Put at Prek Phnou, which is only eight miles from Phnom-Penh, three T-28s dropped napalm on a paddyfield, causing orange flames to spurt across the open area. Three Cambodian youths in ragtag uniforms came trudging down a dirt road; one wore a purple bandanna around his head, another a Pathet Lao peaked cap from Laos, and the third had on a fatigue jacket and red bathing trunks. But all three carried M-79 grenade launchers slung across their slender shoulders.
In Cambodia, a soldier's family often follows him into the field. Troops wounded in the fighting at Prek Phnou are evacuated by Jeep or helicopter to a receiving hospital set up in the basketball stadium in what was once Sihanouk's Olympic City. Most of the wounded arrived with their wives and sometimes their children. A whole family often cowered silently in a corner of the operating room while surgeons cut a jagged 82-mm. mortar fragment from a soldier's chest.
Some government troops fought extremely well. Even foreign observers could see the difference in the 7th Division last week when it gained a new commander, Brigadier General Khy Hak. But the insurgents also fought well. TIME'S Stephen Heder reported the case of a rebel soldier, caught by machine gun fire that injured both his arms and legs, who lay wounded in a bunker for two days. On the third morning, Heder and three government soldiers found him. "Only when we came very close did we see his glaring face," said Heder. "His wounds had festered horribly, filling with squirming maggots. One of the soldiers leaned over and asked, 'What happened to you?' He snarled back, 'I don't have to tell you anything.' "Taken slightly aback, the government soldiers explained that they only wanted to take him to a hospital and that there was no reason to be afraid. Then they suggested to him that, when interrogated, he tell their officers he had been shot by his own comrades when he had refused to obey orders to move forward. Only then did the Khmer Rouge soldier allow himself to be taken to an aid station, where he became an object of great curiosity. One amazed government soldier remarked, 'If that had happened to any of us, we would have called for help the first day.' "

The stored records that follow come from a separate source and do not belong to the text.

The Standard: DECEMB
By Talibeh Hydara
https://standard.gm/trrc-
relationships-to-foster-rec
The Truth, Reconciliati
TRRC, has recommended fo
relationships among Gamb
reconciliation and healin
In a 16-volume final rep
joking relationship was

From his exile in Peking, Prince Sihanouk still insisted that the Khmer Rouge had no intention of making a direct assault on Phnom-Penh. He maintained that the city would fall before the end of the year and perhaps "much sooner." That is probably an accurate prediction. If U.S. ammunition and food are cut off, the Lon Nol government will be lucky to last until mid-April.
At week's end the Cambodian government was reported ready to cut down the trees lining Phnom-Penh's Democracy Boulevard so that the wide roadway can be turned into an emergency landing strip for DC-3s in case the airport is closed down by Khmer Rouge rocket attacks. Such a desperate ploy might extend the war for a few days, or even a week or two, but not for long. This week the city braced itself for the fifth anniversary of the overthrow of Prince Sihanouk, a date the insurgents have previously celebrated with heavy attacks.